High segmentation accuracy is typically achieved in voxel-based methods. However, 3D convolution is inevitably used, resulting in significant memory occupation and high computational consumption.
2.3. Projection-Based Methods
The basic concept behind projection-based methods is to transform point clouds into images that can undergo 2D convolution operations. The SqueezeSeg
[18][19][20] series of algorithms based on SqueezeNet
[21] perform semantic segmentation after projecting point clouds. RangeNet++
[22] implements semantic segmentation based on the backbone network of DarkNet53
[23], and a K-Nearest Neighbor (KNN) algorithm is proposed to improve segmentation accuracy. 3D-MiniNet
[24] is based on a lightweight backbone to build the network, achieving a faster speed.

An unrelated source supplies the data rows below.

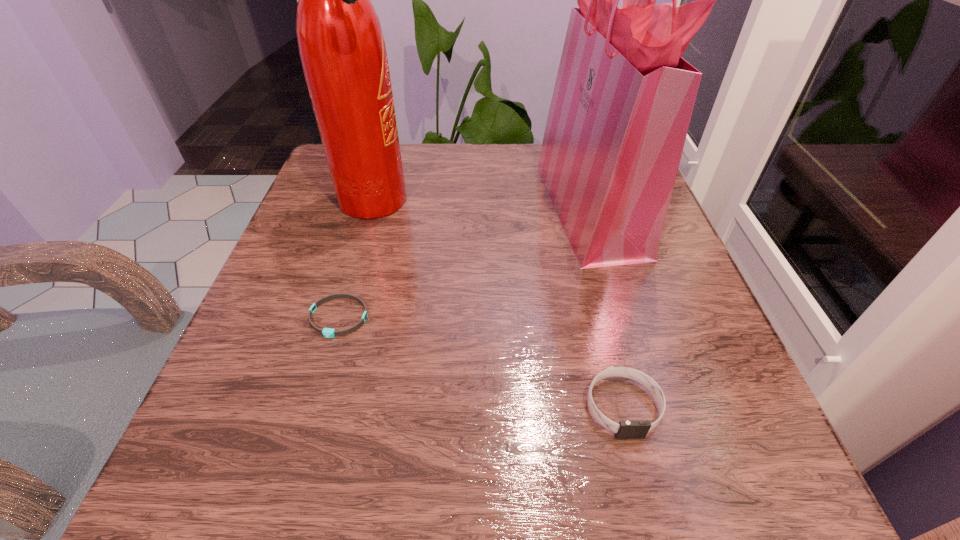
At what (x,y) coordinates should I click in order to perform the action: click on free spot between the shopping bag and the right wristband. Please return your answer as a coordinate pair (x, y). This screenshot has height=540, width=960. Looking at the image, I should click on (607, 306).

Identify the location of free area in between the taller wristband and the shortest object. pos(481,362).

Locate an element on the screen. The image size is (960, 540). vacant region between the taller wristband and the left wristband is located at coordinates (481, 362).

At what (x,y) coordinates should I click in order to perform the action: click on free space between the shopping bag and the nearer wristband. Please return your answer as a coordinate pair (x, y). Image resolution: width=960 pixels, height=540 pixels. Looking at the image, I should click on (607, 306).

You are a GUI agent. You are given a task and a screenshot of the screen. Output one action in this format:
    pyautogui.click(x=<x>, y=<y>)
    Task: Click on the third closest object to the shopping bag
    The width and height of the screenshot is (960, 540).
    Given the screenshot: What is the action you would take?
    (x=327, y=332)

Where is `object that is the third closest to the shopping bag`? object that is the third closest to the shopping bag is located at coordinates (327, 332).

Find the location of a particular element. The image size is (960, 540). vacant area in the image that satisfies the following two spatial constraints: 1. on the front side of the fire extinguisher; 2. on the left side of the shopping bag is located at coordinates (372, 205).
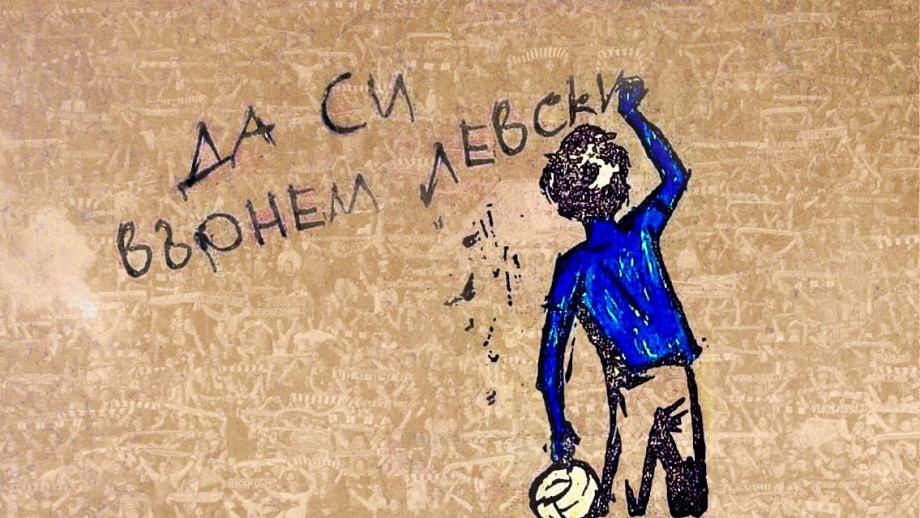
Find the location of a particular element. empty space on wall is located at coordinates (46, 238).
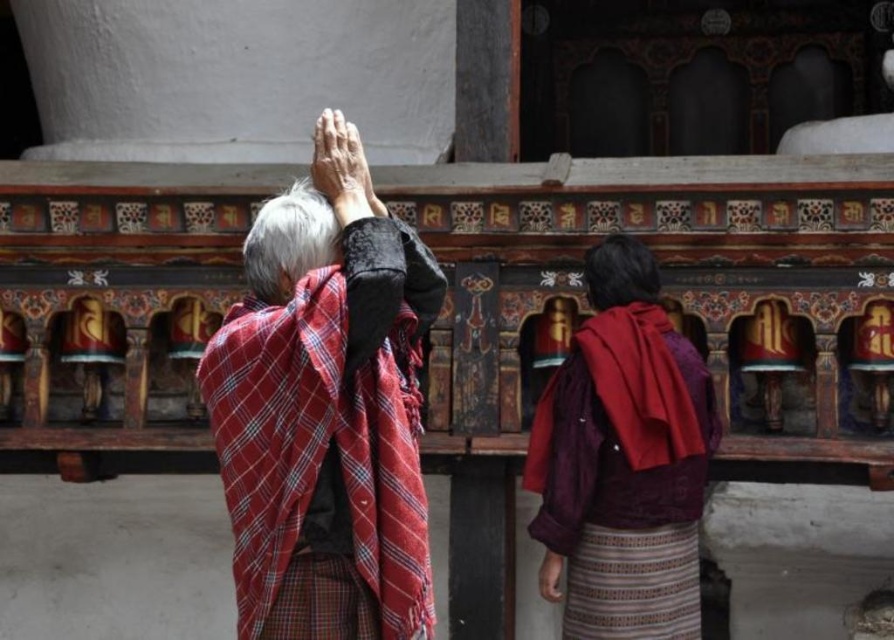
Between point (260, 317) and point (593, 420), which one is positioned behind?

The point (593, 420) is behind.

Does red plaid shawl at center appear under maroon textured shawl at center?

Incorrect, red plaid shawl at center is not positioned below maroon textured shawl at center.

Where is `red plaid shawl at center`? Image resolution: width=894 pixels, height=640 pixels. red plaid shawl at center is located at coordinates (329, 438).

Find the location of `red plaid shawl at center`. red plaid shawl at center is located at coordinates (329, 438).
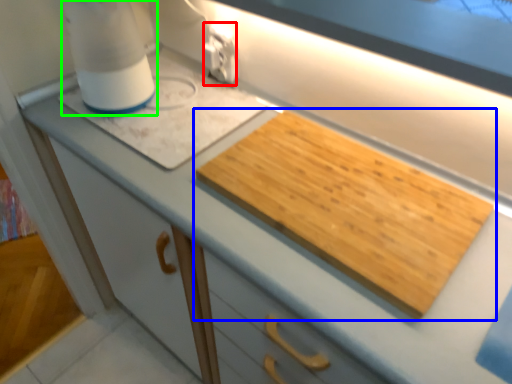
Question: Based on their relative distances, which object is nearer to electric outlet (highlighted by a red box)? Choose from cutting board (highlighted by a blue box) and blender (highlighted by a green box).

Choices:
 (A) cutting board
 (B) blender

Answer: (B)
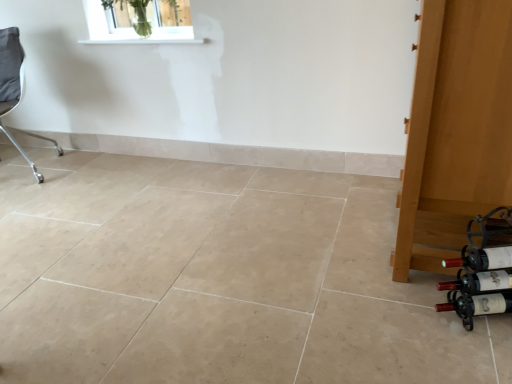
Question: Would you consider wooden door at right to be distant from clear glass vase at upper center?

Choices:
 (A) no
 (B) yes

Answer: (B)

Question: Does wooden door at right have a lesser width compared to clear glass vase at upper center?

Choices:
 (A) no
 (B) yes

Answer: (A)

Question: From a real-world perspective, is wooden door at right beneath clear glass vase at upper center?

Choices:
 (A) no
 (B) yes

Answer: (B)

Question: Is wooden door at right looking in the opposite direction of clear glass vase at upper center?

Choices:
 (A) no
 (B) yes

Answer: (A)

Question: Is wooden door at right at the left side of clear glass vase at upper center?

Choices:
 (A) yes
 (B) no

Answer: (B)

Question: Considering the relative positions of wooden door at right and matte black wine bottle at lower right, which is the first wine bottle from top to bottom, in the image provided, is wooden door at right to the left or to the right of matte black wine bottle at lower right, which is the first wine bottle from top to bottom,?

Choices:
 (A) left
 (B) right

Answer: (B)

Question: From a real-world perspective, is wooden door at right physically located above or below matte black wine bottle at lower right, which is the first wine bottle from top to bottom?

Choices:
 (A) below
 (B) above

Answer: (B)

Question: Based on their sizes in the image, would you say wooden door at right is bigger or smaller than matte black wine bottle at lower right, which is the 4th wine bottle in bottom-to-top order?

Choices:
 (A) small
 (B) big

Answer: (B)

Question: Considering the positions of wooden door at right and matte black wine bottle at lower right, which is the 4th wine bottle in bottom-to-top order, in the image, is wooden door at right taller or shorter than matte black wine bottle at lower right, which is the 4th wine bottle in bottom-to-top order,?

Choices:
 (A) short
 (B) tall

Answer: (B)

Question: Visually, is white smooth window sill at upper center positioned to the left or to the right of matte glass wine bottle at lower right, the 2th wine bottle positioned from the bottom?

Choices:
 (A) left
 (B) right

Answer: (A)

Question: Considering the positions of white smooth window sill at upper center and matte glass wine bottle at lower right, the 3th wine bottle in the top-to-bottom sequence, in the image, is white smooth window sill at upper center bigger or smaller than matte glass wine bottle at lower right, the 3th wine bottle in the top-to-bottom sequence,?

Choices:
 (A) small
 (B) big

Answer: (B)

Question: Is white smooth window sill at upper center situated inside matte glass wine bottle at lower right, the 2th wine bottle positioned from the bottom, or outside?

Choices:
 (A) outside
 (B) inside

Answer: (A)

Question: Considering the positions of white smooth window sill at upper center and matte glass wine bottle at lower right, the 3th wine bottle in the top-to-bottom sequence, in the image, is white smooth window sill at upper center taller or shorter than matte glass wine bottle at lower right, the 3th wine bottle in the top-to-bottom sequence,?

Choices:
 (A) tall
 (B) short

Answer: (B)

Question: Is matte glass wine bottle at lower right, which is the second wine bottle in top-to-bottom order, taller or shorter than white smooth window sill at upper center?

Choices:
 (A) tall
 (B) short

Answer: (A)

Question: From the image's perspective, is matte glass wine bottle at lower right, which is the second wine bottle in top-to-bottom order, above or below white smooth window sill at upper center?

Choices:
 (A) below
 (B) above

Answer: (A)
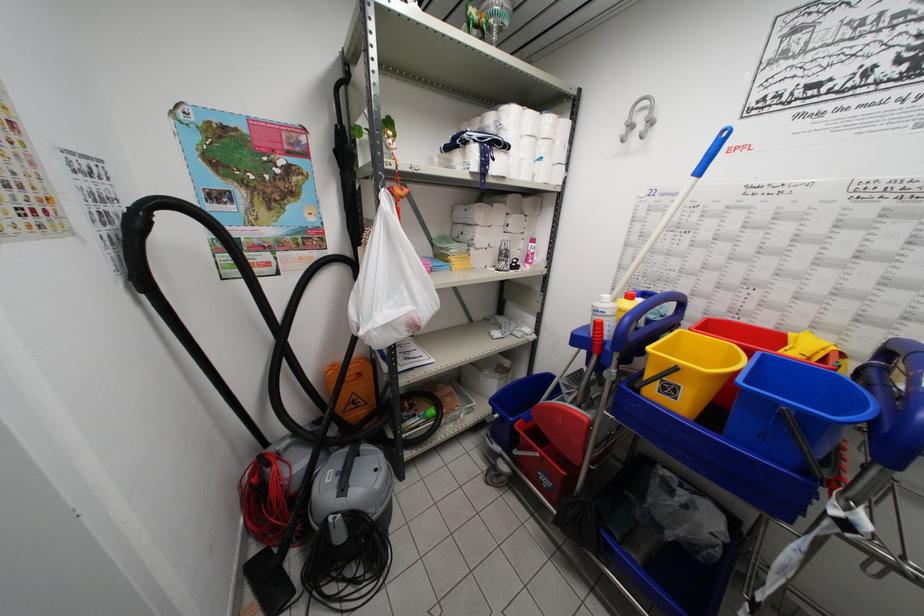
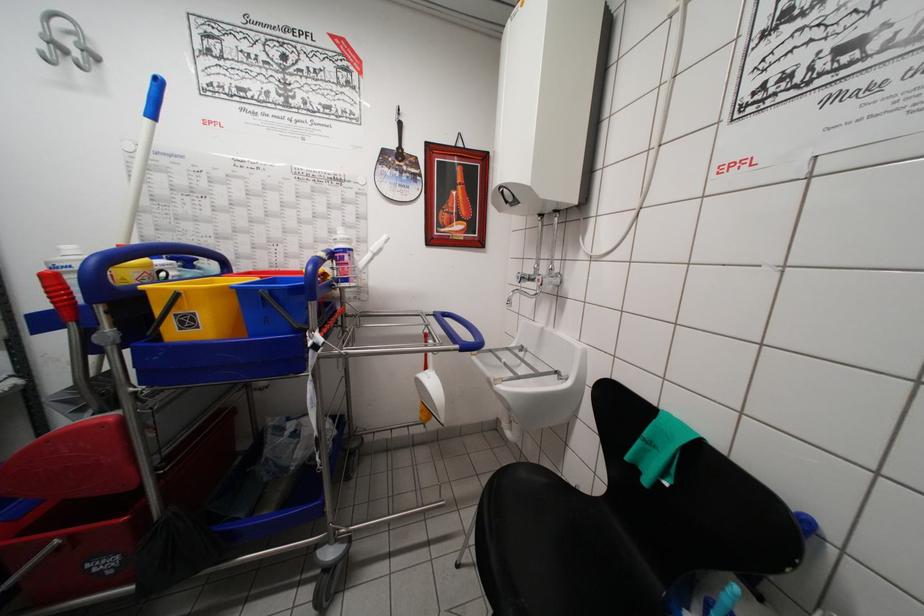
Question: The camera is either moving clockwise (left) or counter-clockwise (right) around the object. The first image is from the beginning of the video and the second image is from the end. Is the camera moving left or right when shooting the video?

Choices:
 (A) Left
 (B) Right

Answer: (A)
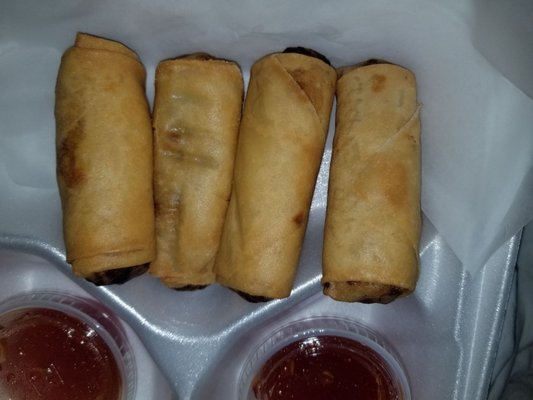
Where is `plastic container`? plastic container is located at coordinates (34, 306).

A polar BEV representation method is proposed in PolarNet
[1], which uses a simplified version of PointNet to encode the point clouds of each polar coordinate grid to obtain a pseudo image, and KNN post-processing operation is no longer needed. Peng et al.
[25] introduced a multi-attention mechanism to enhance the understanding of driving scenes, specifically focused on dense top-view semantic segmentation using sparse LiDAR data. SalsaNext
[26] introduced a new context module, which replaces the ResNet encoder blocks with a residual convolution stack that has increasing receptive fields. Additionally, it incorporated a pixel-shuffle layer into the decoder. MINet
[27] employed multiple paths with varying scales to effectively distribute computational resources across different scales. FIDNet-Point
[28] designed a fully interpolation decoding module that directly upsamples the multi-resolution feature maps using bilinear interpolation. CENet+KNN
[29] incorporated convolutional layers with larger kernel sizes, replacing MLP, and integrated multiple auxiliary segmentation heads into its architecture.
There are obvious advantages in computational complexity and speed in projection-based methods. Therefore, it is significant to improve the segmentation accuracy of projection-based methods for practical application in autonomous driving.